視覚に誤魔化されない 1  

時折、私が書いた本について真面目に論じてある感想や意見を眼にすることがある。

 その中の一つで、致命的という言葉は遣ってなかったものの、「自分中心心理学で唱えていることはもっともである。しかし、できそうでいて、できないのが“自分を見詰める”ことだ」とあった。
 これが最も困難な点であると書いてある。

 なるほどなあ、と思った。

 確かに、他者しか観てこなかった人に、いきなり「自分を見ましょう」と言ってもむずかしいだろう。

 ましてや、両眼は、外界を見るようにできている。
 視覚そのものが外に向かうから、自分を見るのはむずかしいのかも知れない。

 けれども眼に映る視野を外せば、自分を見る(感じる)ことがそんなにむずかしいことではない。

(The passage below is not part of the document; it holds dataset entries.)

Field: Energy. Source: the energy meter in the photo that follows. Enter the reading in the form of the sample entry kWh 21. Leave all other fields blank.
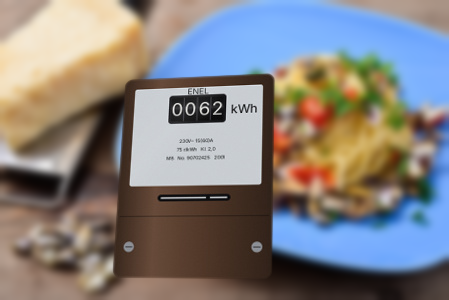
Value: kWh 62
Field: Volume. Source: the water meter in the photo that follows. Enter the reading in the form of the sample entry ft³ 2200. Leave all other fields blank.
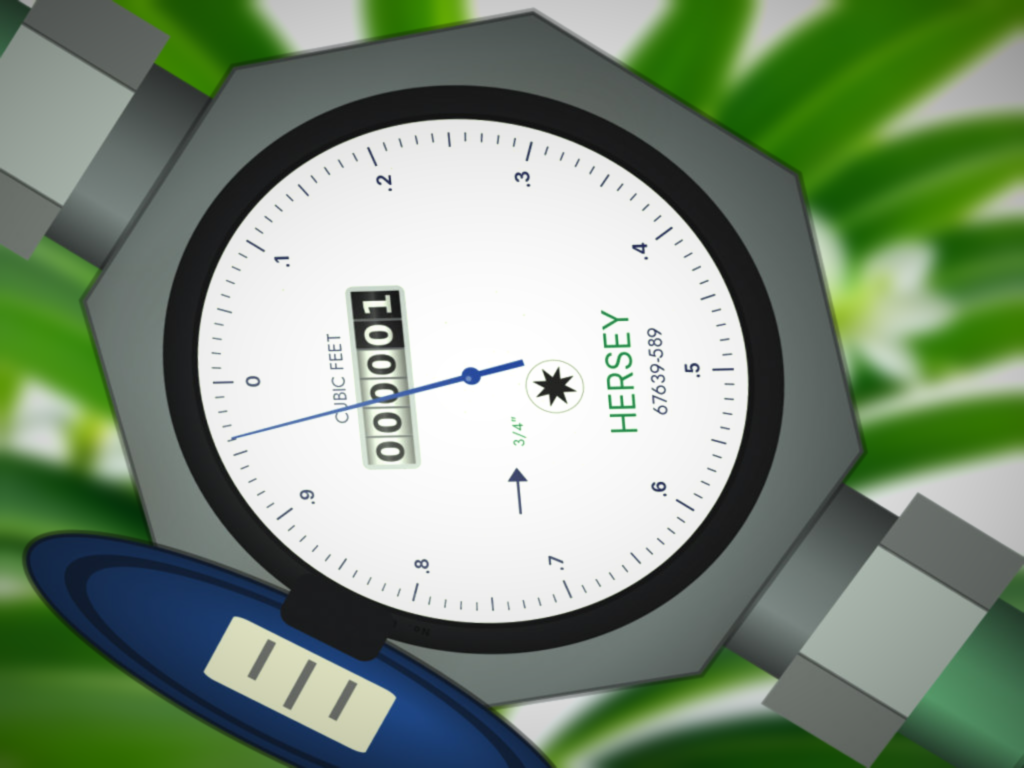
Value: ft³ 0.96
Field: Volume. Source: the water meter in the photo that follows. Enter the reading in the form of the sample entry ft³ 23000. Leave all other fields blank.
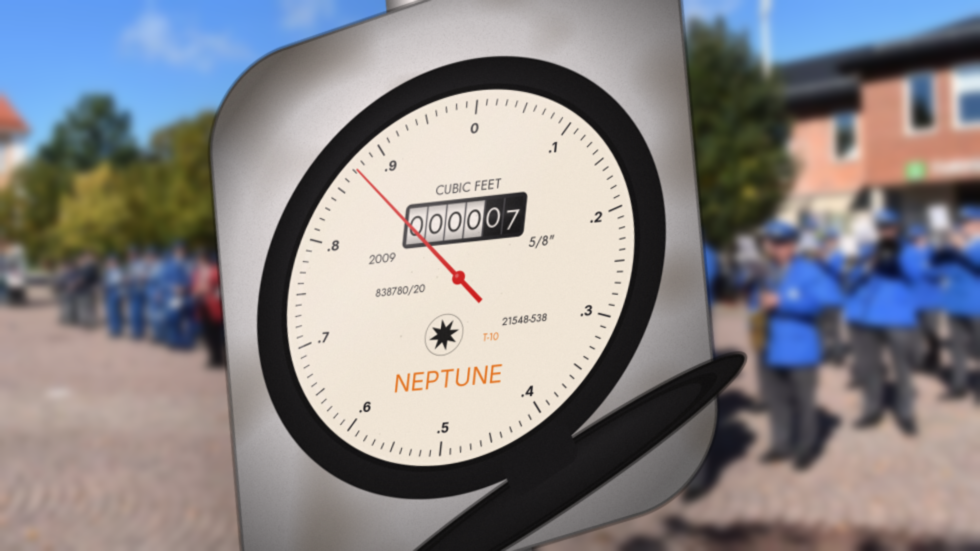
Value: ft³ 6.87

 自分を感じられないのは、視覚に誤魔化されて、心が曇ってしまうところが、多分にあるのではなかろうか。

 試しに、眼を閉じて、自分を感じてほしい。

 是非、やってほしい。
 自分の気持ちがわからない、という人ほど、ちょっと試してみてほしい。

 眼を閉じれば、自分の呼吸の状態がわかるだろう。
 動悸を感じる。
 肉体の動きもわかる。
 お腹や肩の動きを感じるだろう。

 お腹に力がはいっていませんか。

 肩のコリを強く感じる人もいるかも知れない。

 頭のほうに意識を向ければ、頭の状態を感じることができるはずだ。
 頭が張っているのか、リラックスしているのか。

 眉間に皺を寄せたり、歯を食いしばっていたりするのがわかるかも知れない。

 眠くなった人は、そのままお休みください(笑)。

 そうやっていると、「心の平安」がやってくる。

 どうしてだろうか。
 それは、「思考」が止まるからである。

 次から次へと思考する人は、一時も休まない。しかもその思考はたいがいが、不安や焦りをつくり出す思考である。

「思考」が止まった状態を知らない人は、永遠に知らないだろう。

 思考が止まれば、頭と心が安まる。
 それだけでも、「自分中心」でいることのメリットがある。

 そしてまた、それを感じているとき、あなたの意識の眼は、「自分自身」に焦点が当たっている。